» Bounding box prediction data:
_ _ _ _ _ _ _
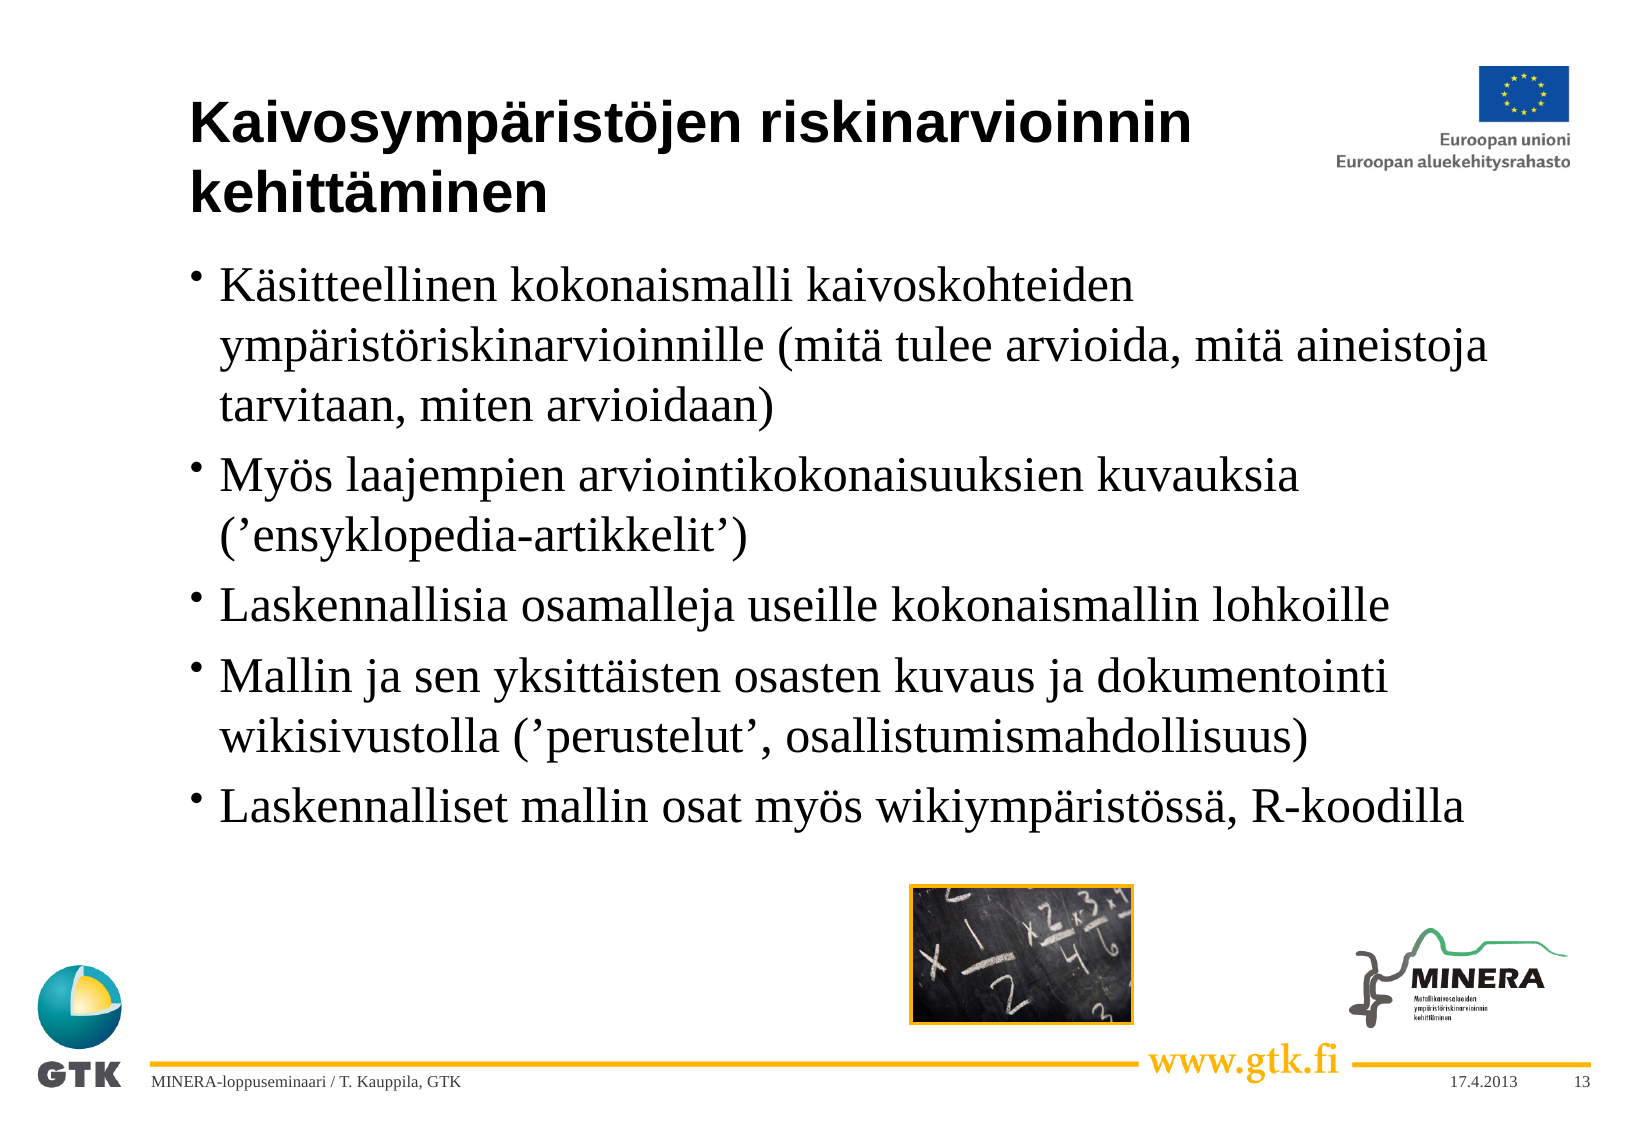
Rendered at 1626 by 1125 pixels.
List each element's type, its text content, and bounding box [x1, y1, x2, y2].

footer MINERA-loppuseminaari / T. Kauppila, GTK [135, 1069, 1144, 1093]
title Kaivosympäristöjen riskinarvioinnin kehittäminen [174, 31, 1312, 232]
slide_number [1344, 1069, 1533, 1093]
picture [1349, 928, 1568, 1028]
list Käsitteellinen kokonaismalli kaivoskohteiden ympäristöriskinarvioinnille (mitä tulee arvioida, mitä aineistoja tarvitaan, miten arvioidaan) Myös laajempien arviointikokonaisuuksien kuvauksia (’ensyklopedia-artikkelit’) Laskennallisia osamalleja useille kokonaismallin lohkoille Mallin ja sen yksittäisten osasten kuvaus ja dokumentointi wikisivustolla (’perustelut’, osallistumismahdollisuus) Laskennalliset mallin osat myös wikiympäristössä, R-koodilla [174, 243, 1569, 1000]
picture [31, 952, 128, 1094]
slide_number 13 [1533, 1069, 1606, 1093]
picture [912, 887, 1132, 1023]
picture [142, 1032, 1601, 1092]
picture [1336, 66, 1570, 171]
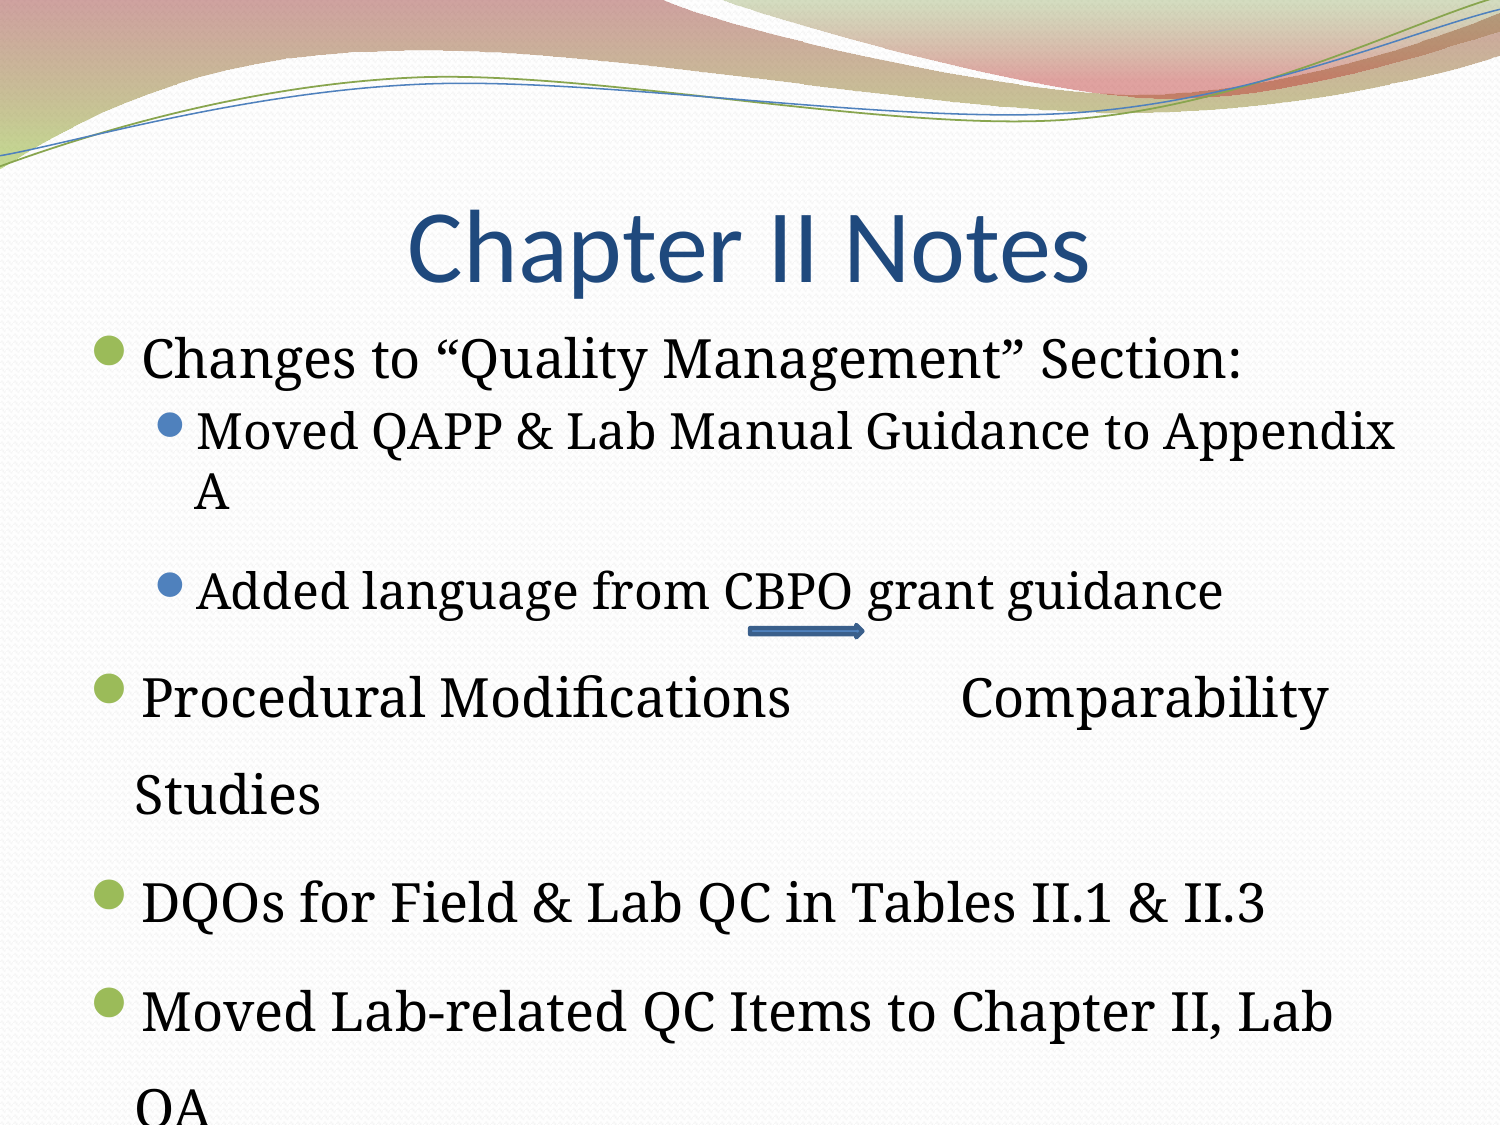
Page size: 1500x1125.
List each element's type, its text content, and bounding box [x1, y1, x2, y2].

list Changes to “Quality Management” Section: Moved QAPP & Lab Manual Guidance to Appendix A Added language from CBPO grant guidance Procedural Modifications Comparability Studies DQOs for Field & Lab QC in Tables II.1 & II.3 Moved Lab-related QC Items to Chapter II, Lab QA [75, 317, 1425, 1038]
title Chapter II Notes [75, 115, 1425, 303]
text_box [747, 622, 865, 640]
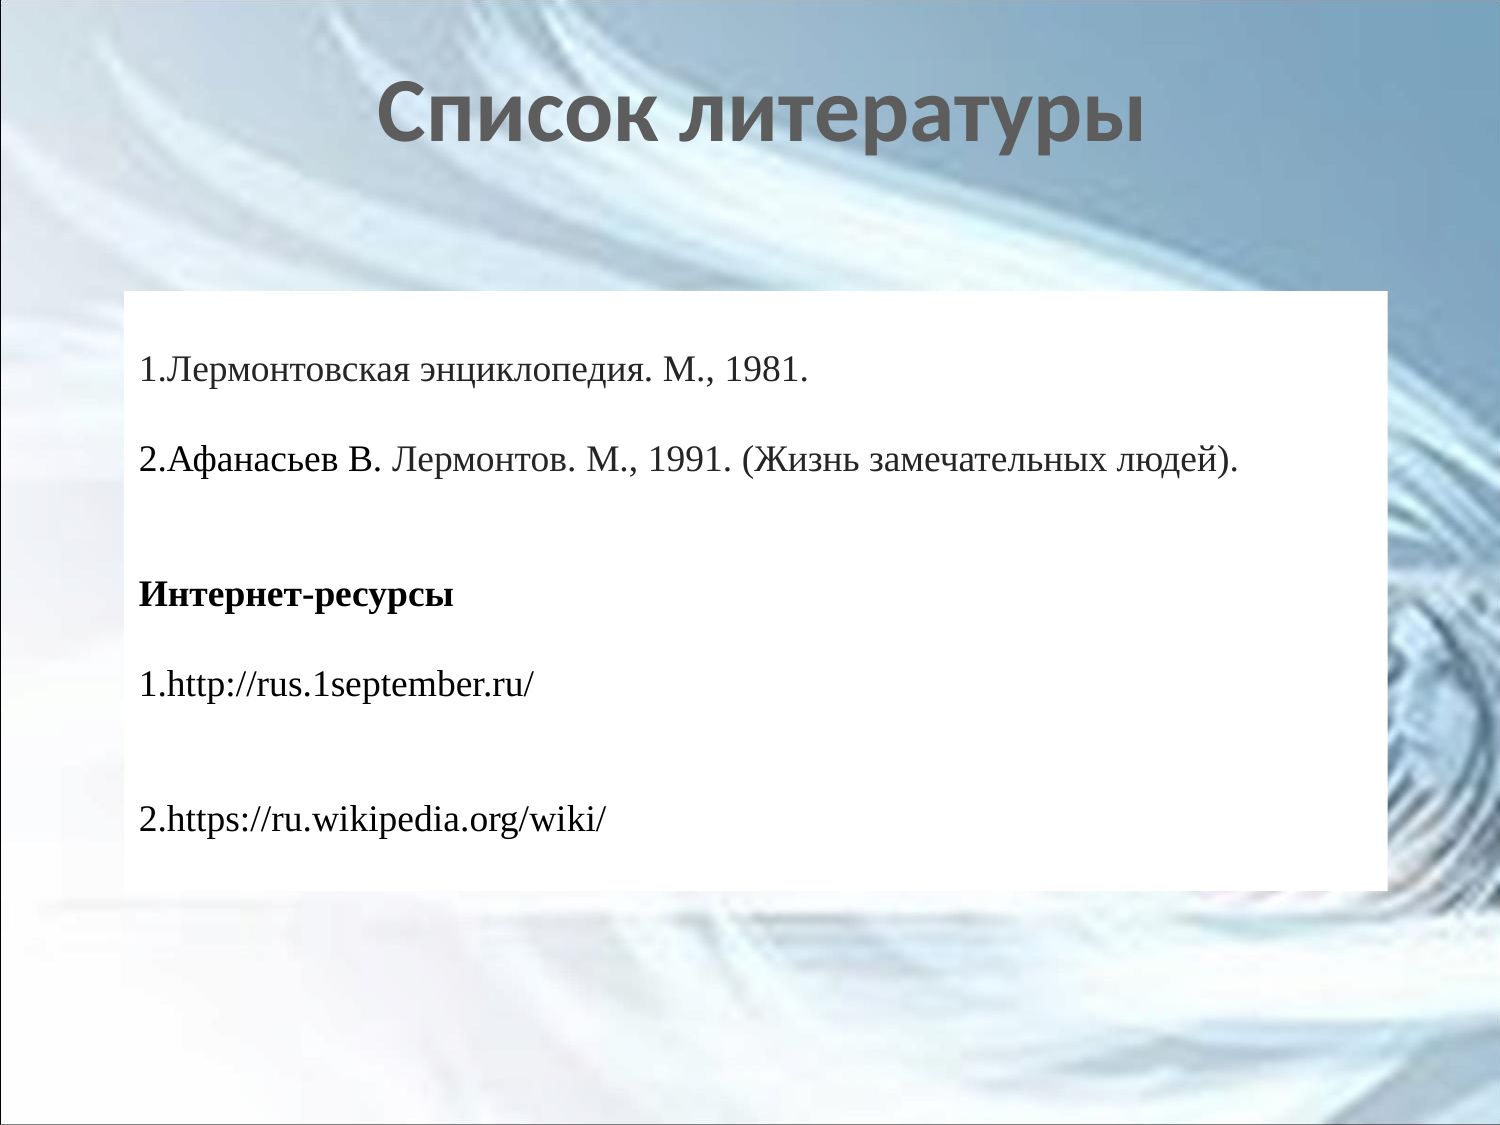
_ _ _ _ _ _ _
» EXERCISE:
Reproduce the records exactly, images excluded.

» WRITTEN ANSWER:
Rendered at 1626 by 1125 pixels.
List each element's type, its text content, and bounding box [x1, y1, x2, y2].

footer MINERA-loppuseminaari / T. Kauppila, GTK [135, 1069, 1144, 1093]
title Kaivosympäristöjen riskinarvioinnin kehittäminen [174, 31, 1312, 232]
slide_number [1344, 1069, 1533, 1093]
picture [1349, 928, 1568, 1028]
list Käsitteellinen kokonaismalli kaivoskohteiden ympäristöriskinarvioinnille (mitä tulee arvioida, mitä aineistoja tarvitaan, miten arvioidaan) Myös laajempien arviointikokonaisuuksien kuvauksia (’ensyklopedia-artikkelit’) Laskennallisia osamalleja useille kokonaismallin lohkoille Mallin ja sen yksittäisten osasten kuvaus ja dokumentointi wikisivustolla (’perustelut’, osallistumismahdollisuus) Laskennalliset mallin osat myös wikiympäristössä, R-koodilla [174, 243, 1569, 1000]
picture [31, 952, 128, 1094]
slide_number 13 [1533, 1069, 1606, 1093]
picture [912, 887, 1132, 1023]
picture [142, 1032, 1601, 1092]
picture [1336, 66, 1570, 171]
Page size: 1500x1125.
List each element's type, its text content, and bounding box [x1, y1, x2, y2].

list Changes to “Quality Management” Section: Moved QAPP & Lab Manual Guidance to Appendix A Added language from CBPO grant guidance Procedural Modifications Comparability Studies DQOs for Field & Lab QC in Tables II.1 & II.3 Moved Lab-related QC Items to Chapter II, Lab QA [75, 317, 1425, 1038]
title Chapter II Notes [75, 115, 1425, 303]
text_box [747, 622, 865, 640]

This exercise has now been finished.